I went from an iPhone to a HTC Desire. No problems typing on the iPhone, had so much trouble with the desire despite the larger screen that I sold it for a Palm Pre 2, which has a physical keyboard. 

Next phone will probably be either a blackberry or another iPhone.


----------



## NickTB (Feb 4, 2007)

Well there you go. Swapped the Galaxy for a Torch 9800, and realised I had made the biggest mistake. The OS is slow, the web is ridiculous the screen resolution is poor, the camera is poor. In fact the only thing that redeems the Blackberry is it's form factor (Love the feel and shape of it) and the keyboard.
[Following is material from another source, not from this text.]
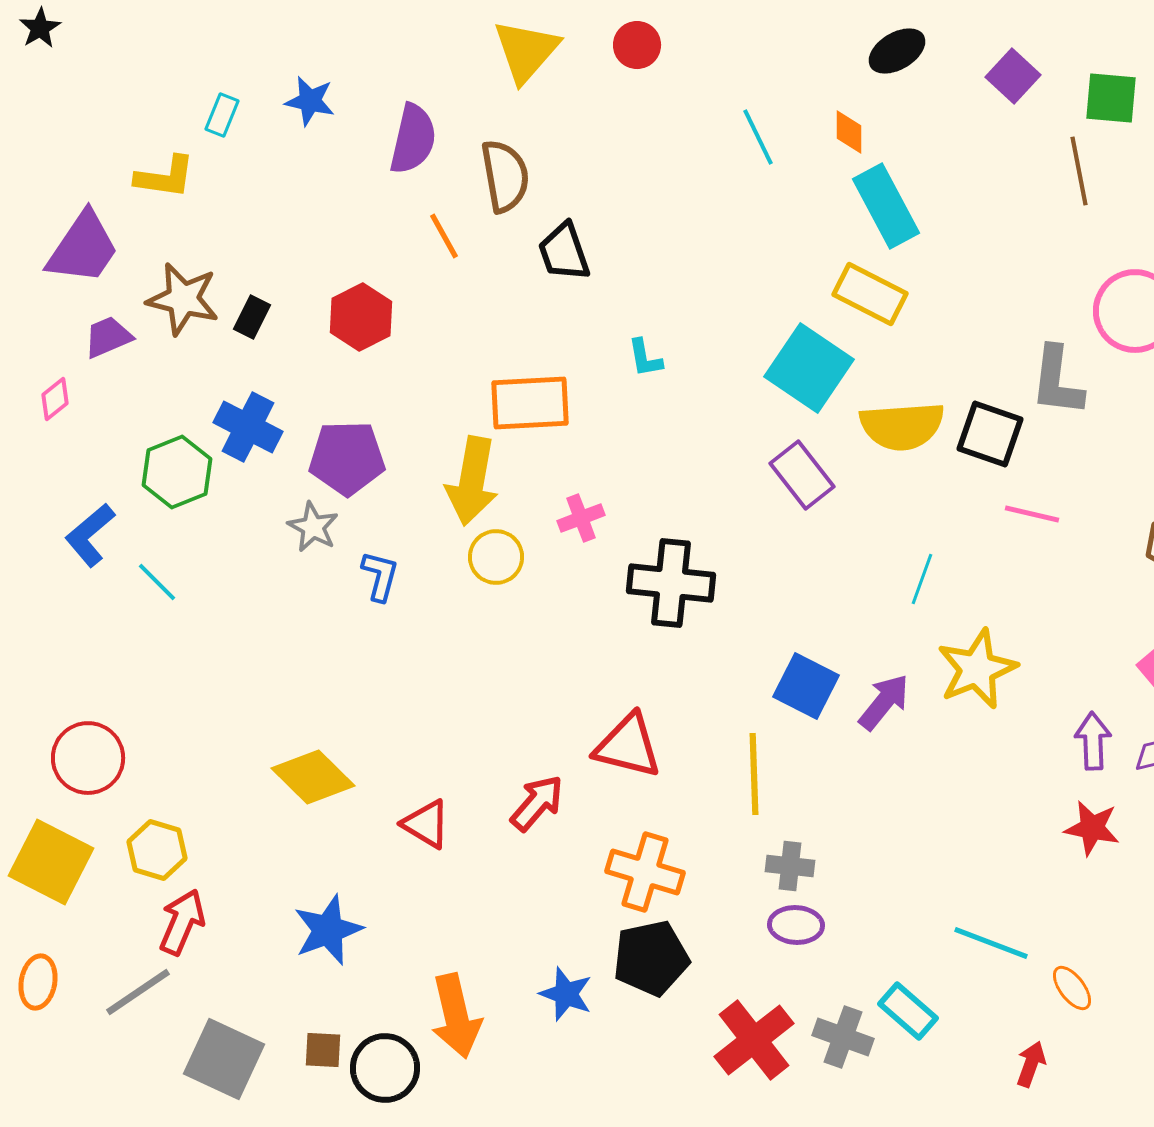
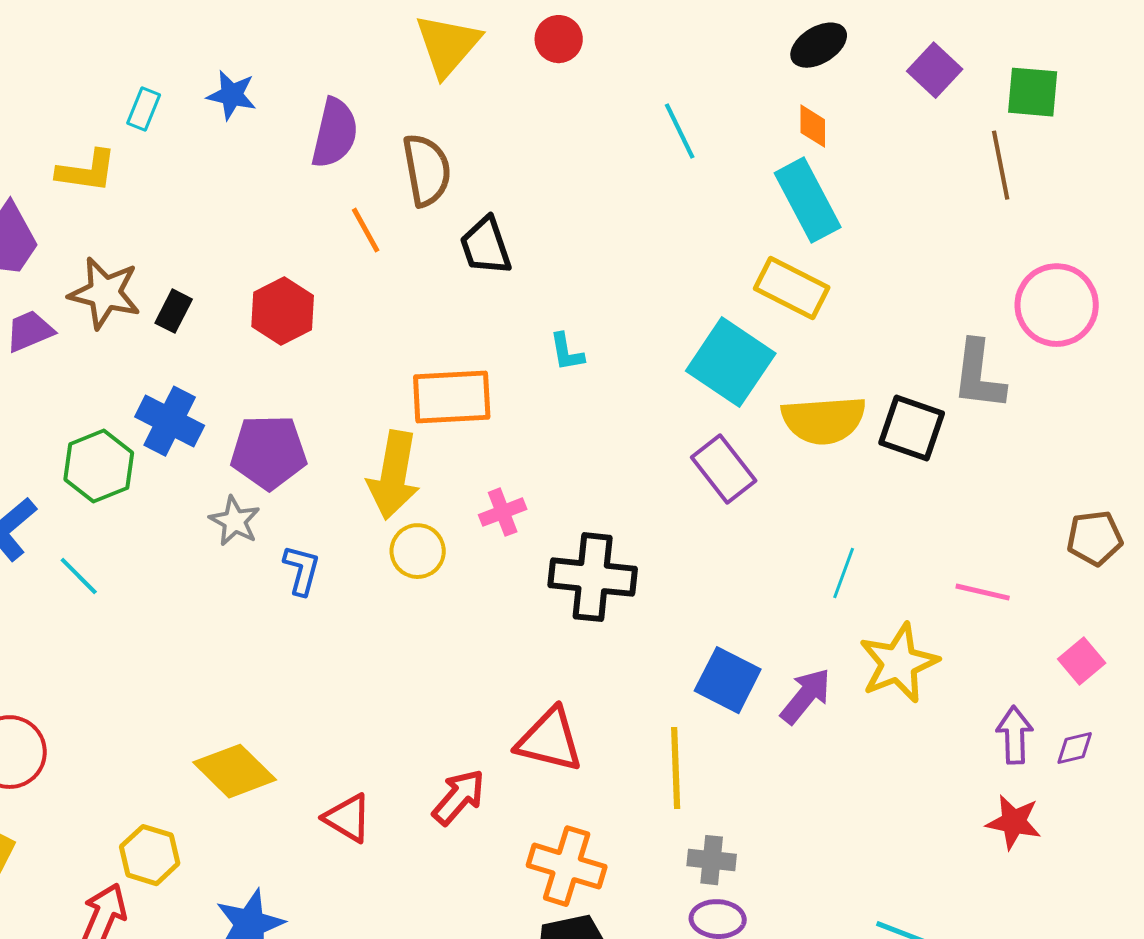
orange diamond: (849, 132) -> (813, 126), moved
pink line: (1032, 514) -> (983, 592), moved
yellow hexagon: (157, 850) -> (150, 855), moved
Luckily the guy I swapped with let me keep the Galaxy and have a trial of the Blackberry, so I'm not without a phone. 

Looks like it's back to the drawing board looking for a the right phone for me!


----------



## Will-S (Jun 5, 2007)

I find the spacing between the keys on the iphone is just right for typing. I have an HTC Desire S and absolutely love it, but do feel the gaps between the keys are fractionally smaller than on the iphone.

Having said that I have never experienced any problem with the HTC whilst typing. Predictive text is amazing and always picks the right word if I mis-type. If it doesn't I find it really easy to amend the word or select it from the alternatives it offers.


----------



## cobra (Feb 18, 2012)

i got an "apple" stylus from poundland for my smartphone - sorted


----------